Day 3 Activities

Part 0. Setup

Create a repo on GitHub named eds212-day3-activities
Clone to create a version-controlled R Project
Create some subfolder infrastructure (docs, data)

Part 1. Conditional statements & for loops

Create a new Quarto document in your docs folder, saved as conditionals_loops.qmd.
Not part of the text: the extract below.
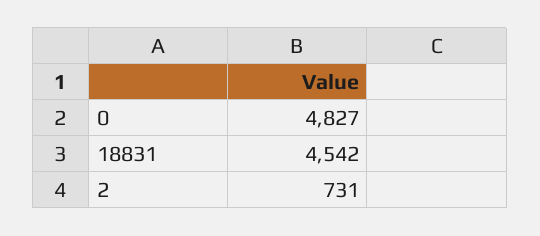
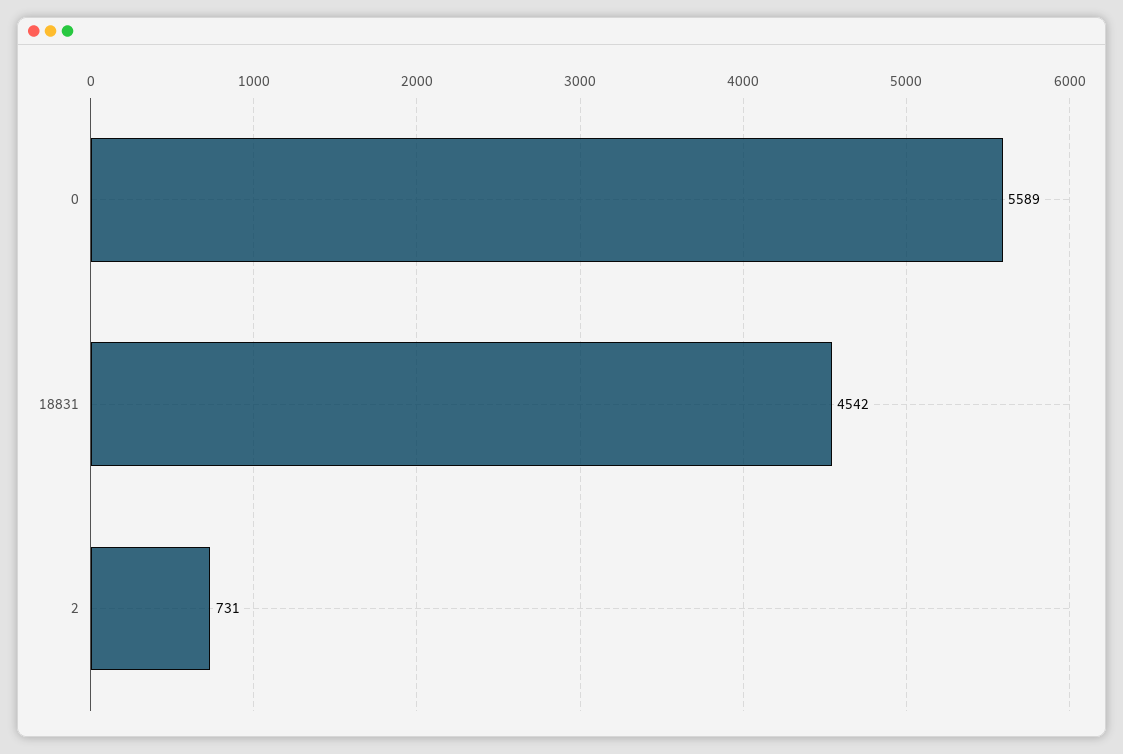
0: 4827 -> 5589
Complete all tasks for Part 1 in this .qmd.

Complete each of the following in a separate code chunk.

Conditional statements

Task 1

Create an object called pm2_5 with a value of 48 (representing Particulate Matter 2.5, an indicator for air quality, in \(\frac{\mu g}{m^3}\) (see more about PM2.5 here).

Write an if - else if - else statement that returns “Low to moderate risk” if pm2_5 (for Particulate Matter 2.5) is less than 100, “Unhealthy for sensitive groups” if PM 2.5 is 100 <= pm2_5 < 150, and “Health risk present” if PM 2.5 is >= 150.

Test by changing the value of your pm2_5 object and re-running your statement to check.

Task 2

Store the string “blue whale” as an object called species. Write an if statement that returns “You found a whale!” if the string “whale” is detected in species, otherwise return nothing. Test by changing the species string & re-running to see output.

Task 3

Store the base price of a burrito as base_burrito with a value of 6.50. Store main_ingredient with a starting string of “veggie.” Write a statement that will return the price of a burrito based on what a user specifies as “main_ingredient” (either “veggie”, “chicken” or “steak”) given the following:

A veggie burrito is the cost of a base burrito
A chicken burrito costs 3.00 more than a base burrito
A steak burrito costs 3.25 more than a base burrito

For loops

Complete each of the following in a separate code chunk.

Task 4

Create a new vector called fish that contains the values 8, 10, 12, 23 representing counts of different fish types in a fish tank (goldfish, tetras, guppies, and mollies, respectively). Write a for loop that iterates through fish, and returns what proportion of total fish in the tank are that species. Assume that these counts represent all fish in the tank.

Task 5

There is an existing vector in R called month.name that contains all month names (just ry running month.name in the Console to check it out). Write a for loop that iterates over all months in month.name and prints “January is month 1,” “February is month 2”, etc.

Hint: you can index values in the month.name vector just like you would any other vector (e.g., try running month.name[5]).

Part 2. Real data

You will complete Part 3 in a separate .qmd.

Explore this data package from EDI, which contains a “Data file describing the biogeochemistry of samples collected at various sites near Toolik Lake, North Slope of Alaska”. Familiarize yourself with the metadata (particularly, View full metadata > expand ‘Data entities’ to learn more about the variables in the dataset).

Citation: Kling, G. 2016. Biogeochemistry data set for soil waters, streams, and lakes near Toolik on the North Slope of Alaska, 2011. ver 5. Environmental Data Initiative. https://doi.org/10.6073/pasta/362c8eeac5cad9a45288cf1b0d617ba7

Download the CSV containing the Toolik biogeochemistry data
Take a look at it - how are missing values stored? Keep that in mind.
Drop the CSV into your data folder of your project
Create a new Quarto document, save in docs as toolik_chem.qmd
Attach the tidyverse, here, and janitor packages in your setup code chunk
Read in the data as toolik_biochem. Remember, you’ll want to specify here how NA values are stored. Pipe directly into janitor::clean_names() following your import code to get all column names into lower snake case.
Create a subset of the data that contains only observations from the “Toolik Inlet” site, and that only contains the variables (columns) for pH, dissolved organic carbon (DOC), and total dissolved nitrogen (TDN) (hint: see dplyr::select()). Store this subset as inlet_biochem. Make sure to look at the subset you’ve created.
Find the mean value of each column in inlet_biochem 3 different ways:

Write a for loop from scratch to calculate the mean for each
Use one other method (e.g. apply, across, or purrr::map_df) to find the mean for each column.